-- start of Page text --

Second Facility: Hiland Mountain (March 2026)

ICE detention in Anchorage Municipality is no longer confined to ACC. In March 2026, ICE held a pregnant detainee (Valeria Mendoza Santiago) at Hiland Mountain Correctional Center, the state women’s prison in Eagle River (also FIPS 02020), before a federal court ordered her release. (See county-fight: anchorage-ak-pregnant-woman-hiland-mountain.)

Ongoing Use (2025-2026)

The facility continues to hold ICE detainees arrested within Alaska (as opposed to the June 2025 overflow event). From January 2025 through mid-January 2026, 99 people were held in Alaska jails on behalf of ICE, with ACC as the primary holding location.

Alaska DOC describes itself as a “downstream agency” carrying out a contractual obligation with DHS/ICE to temporarily house detainees. The arrangement predates the 2025 enforcement surge — it exists under a general federal detainee contract with the U.S. Marshals Service.

-- end of Page text --
-- start of Stored records --

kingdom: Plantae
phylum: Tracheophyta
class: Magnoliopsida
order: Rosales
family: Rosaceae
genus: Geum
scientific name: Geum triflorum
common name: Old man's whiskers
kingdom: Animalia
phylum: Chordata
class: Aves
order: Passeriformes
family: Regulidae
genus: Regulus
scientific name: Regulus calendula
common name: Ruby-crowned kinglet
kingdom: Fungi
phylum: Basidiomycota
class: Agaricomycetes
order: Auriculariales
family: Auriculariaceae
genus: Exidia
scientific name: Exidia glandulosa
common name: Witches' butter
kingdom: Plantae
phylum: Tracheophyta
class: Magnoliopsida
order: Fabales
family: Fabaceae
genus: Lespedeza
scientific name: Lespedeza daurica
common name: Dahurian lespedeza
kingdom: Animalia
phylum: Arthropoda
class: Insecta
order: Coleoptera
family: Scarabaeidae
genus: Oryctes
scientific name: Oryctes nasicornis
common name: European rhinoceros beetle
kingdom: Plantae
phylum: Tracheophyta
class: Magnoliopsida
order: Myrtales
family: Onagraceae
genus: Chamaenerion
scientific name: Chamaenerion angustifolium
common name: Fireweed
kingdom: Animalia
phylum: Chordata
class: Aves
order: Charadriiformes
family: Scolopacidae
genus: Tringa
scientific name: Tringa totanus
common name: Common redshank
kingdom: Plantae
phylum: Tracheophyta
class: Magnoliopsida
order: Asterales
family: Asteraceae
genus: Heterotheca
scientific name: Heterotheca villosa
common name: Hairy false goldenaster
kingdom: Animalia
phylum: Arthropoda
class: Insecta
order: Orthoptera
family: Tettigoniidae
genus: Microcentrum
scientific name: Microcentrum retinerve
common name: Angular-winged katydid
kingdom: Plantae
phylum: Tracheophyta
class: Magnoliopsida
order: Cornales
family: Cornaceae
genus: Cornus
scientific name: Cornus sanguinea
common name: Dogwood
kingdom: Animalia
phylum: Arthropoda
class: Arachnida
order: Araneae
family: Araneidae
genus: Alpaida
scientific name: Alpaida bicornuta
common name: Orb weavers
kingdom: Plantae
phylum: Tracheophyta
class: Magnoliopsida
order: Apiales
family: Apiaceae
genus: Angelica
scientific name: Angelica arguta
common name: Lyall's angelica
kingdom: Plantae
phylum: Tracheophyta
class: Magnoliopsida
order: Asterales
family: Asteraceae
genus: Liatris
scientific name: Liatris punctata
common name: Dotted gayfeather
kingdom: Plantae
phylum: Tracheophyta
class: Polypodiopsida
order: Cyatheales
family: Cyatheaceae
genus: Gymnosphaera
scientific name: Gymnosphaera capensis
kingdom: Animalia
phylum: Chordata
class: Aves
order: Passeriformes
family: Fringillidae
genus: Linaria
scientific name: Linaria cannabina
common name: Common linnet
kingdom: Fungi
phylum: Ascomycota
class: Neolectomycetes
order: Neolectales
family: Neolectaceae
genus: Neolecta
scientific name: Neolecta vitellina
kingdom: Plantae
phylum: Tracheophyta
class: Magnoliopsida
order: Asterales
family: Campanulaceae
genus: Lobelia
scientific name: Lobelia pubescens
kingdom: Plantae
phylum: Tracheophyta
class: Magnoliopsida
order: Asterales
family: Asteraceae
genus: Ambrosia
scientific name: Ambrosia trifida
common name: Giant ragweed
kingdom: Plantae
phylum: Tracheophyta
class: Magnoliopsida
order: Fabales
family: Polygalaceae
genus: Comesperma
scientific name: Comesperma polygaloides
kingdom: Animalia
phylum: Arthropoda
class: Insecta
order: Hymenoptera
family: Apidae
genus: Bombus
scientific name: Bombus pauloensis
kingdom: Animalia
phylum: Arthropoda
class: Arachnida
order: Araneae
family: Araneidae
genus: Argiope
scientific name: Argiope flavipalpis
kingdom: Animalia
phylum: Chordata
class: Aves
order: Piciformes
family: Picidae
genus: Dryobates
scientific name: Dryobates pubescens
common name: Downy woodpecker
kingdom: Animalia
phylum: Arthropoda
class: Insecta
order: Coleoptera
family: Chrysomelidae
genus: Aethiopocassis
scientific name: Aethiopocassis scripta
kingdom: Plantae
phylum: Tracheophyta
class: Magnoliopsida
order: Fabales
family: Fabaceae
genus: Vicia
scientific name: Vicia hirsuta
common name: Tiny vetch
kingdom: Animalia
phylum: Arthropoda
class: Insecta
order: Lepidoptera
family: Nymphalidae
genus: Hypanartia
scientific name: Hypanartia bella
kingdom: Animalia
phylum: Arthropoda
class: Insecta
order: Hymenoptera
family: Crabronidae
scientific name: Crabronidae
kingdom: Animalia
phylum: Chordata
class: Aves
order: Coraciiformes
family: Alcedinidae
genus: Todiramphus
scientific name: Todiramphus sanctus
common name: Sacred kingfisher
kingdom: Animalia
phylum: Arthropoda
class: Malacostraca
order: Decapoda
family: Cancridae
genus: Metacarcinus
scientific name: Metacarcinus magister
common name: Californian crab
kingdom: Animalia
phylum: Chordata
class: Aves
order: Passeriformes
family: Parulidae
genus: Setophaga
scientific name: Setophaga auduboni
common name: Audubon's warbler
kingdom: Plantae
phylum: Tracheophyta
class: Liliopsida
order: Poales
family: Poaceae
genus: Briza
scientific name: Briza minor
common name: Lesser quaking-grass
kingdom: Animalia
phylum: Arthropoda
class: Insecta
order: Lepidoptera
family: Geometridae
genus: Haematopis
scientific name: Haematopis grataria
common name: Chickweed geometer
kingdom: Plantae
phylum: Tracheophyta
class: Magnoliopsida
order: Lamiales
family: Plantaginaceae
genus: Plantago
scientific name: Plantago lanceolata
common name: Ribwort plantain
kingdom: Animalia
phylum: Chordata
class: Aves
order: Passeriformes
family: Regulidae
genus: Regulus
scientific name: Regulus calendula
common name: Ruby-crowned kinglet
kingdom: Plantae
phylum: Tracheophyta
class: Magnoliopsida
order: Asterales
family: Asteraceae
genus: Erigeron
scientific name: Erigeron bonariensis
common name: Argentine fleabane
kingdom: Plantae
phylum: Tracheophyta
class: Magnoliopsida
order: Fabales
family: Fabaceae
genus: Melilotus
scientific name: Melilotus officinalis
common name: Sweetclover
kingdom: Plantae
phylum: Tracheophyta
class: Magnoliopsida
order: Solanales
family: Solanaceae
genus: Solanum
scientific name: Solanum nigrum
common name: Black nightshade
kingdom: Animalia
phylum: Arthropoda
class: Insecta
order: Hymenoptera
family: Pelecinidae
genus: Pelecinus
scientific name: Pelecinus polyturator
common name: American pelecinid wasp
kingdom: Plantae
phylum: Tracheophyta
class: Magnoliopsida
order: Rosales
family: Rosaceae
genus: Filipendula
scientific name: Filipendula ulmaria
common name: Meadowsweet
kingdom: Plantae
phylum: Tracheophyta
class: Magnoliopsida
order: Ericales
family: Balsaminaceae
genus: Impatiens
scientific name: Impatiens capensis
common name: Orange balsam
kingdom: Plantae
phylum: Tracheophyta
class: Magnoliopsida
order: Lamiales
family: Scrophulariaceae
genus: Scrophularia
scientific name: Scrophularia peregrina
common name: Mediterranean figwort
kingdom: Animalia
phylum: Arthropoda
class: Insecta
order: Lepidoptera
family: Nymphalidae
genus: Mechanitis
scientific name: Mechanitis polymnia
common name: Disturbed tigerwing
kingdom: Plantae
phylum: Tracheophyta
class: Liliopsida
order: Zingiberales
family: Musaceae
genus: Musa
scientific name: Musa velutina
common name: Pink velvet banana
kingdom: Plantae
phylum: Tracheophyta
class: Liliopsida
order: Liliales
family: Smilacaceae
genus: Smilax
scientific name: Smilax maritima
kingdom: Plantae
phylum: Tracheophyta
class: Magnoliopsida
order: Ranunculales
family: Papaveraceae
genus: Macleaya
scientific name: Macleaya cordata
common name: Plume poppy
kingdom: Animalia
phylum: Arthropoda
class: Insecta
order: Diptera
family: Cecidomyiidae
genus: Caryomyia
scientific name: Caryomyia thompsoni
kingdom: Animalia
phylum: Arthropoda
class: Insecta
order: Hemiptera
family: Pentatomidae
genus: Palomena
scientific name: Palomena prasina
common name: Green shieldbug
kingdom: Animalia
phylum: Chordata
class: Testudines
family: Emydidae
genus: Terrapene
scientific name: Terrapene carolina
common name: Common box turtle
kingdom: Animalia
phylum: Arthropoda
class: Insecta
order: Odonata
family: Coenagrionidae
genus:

-- end of Stored records --

To do:
1/ List every government agency that the passage on ICE detention in Anchorage names, either spelled out or by abbreviation.
2/ From the listing, return the lines starting at the one that contains "genus: Plantago" and ending at the one that contains "order: Diptera", with both of those lines included, copied without any change.

Task responses:
1/ ICE, Alaska DOC, DHS, U.S. Marshals Service

2/
genus: Plantago
scientific name: Plantago lanceolata
common name: Ribwort plantain
kingdom: Animalia
phylum: Chordata
class: Aves
order: Passeriformes
family: Regulidae
genus: Regulus
scientific name: Regulus calendula
common name: Ruby-crowned kinglet
kingdom: Plantae
phylum: Tracheophyta
class: Magnoliopsida
order: Asterales
family: Asteraceae
genus: Erigeron
scientific name: Erigeron bonariensis
common name: Argentine fleabane
kingdom: Plantae
phylum: Tracheophyta
class: Magnoliopsida
order: Fabales
family: Fabaceae
genus: Melilotus
scientific name: Melilotus officinalis
common name: Sweetclover
kingdom: Plantae
phylum: Tracheophyta
class: Magnoliopsida
order: Solanales
family: Solanaceae
genus: Solanum
scientific name: Solanum nigrum
common name: Black nightshade
kingdom: Animalia
phylum: Arthropoda
class: Insecta
order: Hymenoptera
family: Pelecinidae
genus: Pelecinus
scientific name: Pelecinus polyturator
common name: American pelecinid wasp
kingdom: Plantae
phylum: Tracheophyta
class: Magnoliopsida
order: Rosales
family: Rosaceae
genus: Filipendula
scientific name: Filipendula ulmaria
common name: Meadowsweet
kingdom: Plantae
phylum: Tracheophyta
class: Magnoliopsida
order: Ericales
family: Balsaminaceae
genus: Impatiens
scientific name: Impatiens capensis
common name: Orange balsam
kingdom: Plantae
phylum: Tracheophyta
class: Magnoliopsida
order: Lamiales
family: Scrophulariaceae
genus: Scrophularia
scientific name: Scrophularia peregrina
common name: Mediterranean figwort
kingdom: Animalia
phylum: Arthropoda
class: Insecta
order: Lepidoptera
family: Nymphalidae
genus: Mechanitis
scientific name: Mechanitis polymnia
common name: Disturbed tigerwing
kingdom: Plantae
phylum: Tracheophyta
class: Liliopsida
order: Zingiberales
family: Musaceae
genus: Musa
scientific name: Musa velutina
common name: Pink velvet banana
kingdom: Plantae
phylum: Tracheophyta
class: Liliopsida
order: Liliales
family: Smilacaceae
genus: Smilax
scientific name: Smilax maritima
kingdom: Plantae
phylum: Tracheophyta
class: Magnoliopsida
order: Ranunculales
family: Papaveraceae
genus: Macleaya
scientific name: Macleaya cordata
common name: Plume poppy
kingdom: Animalia
phylum: Arthropoda
class: Insecta
order: Diptera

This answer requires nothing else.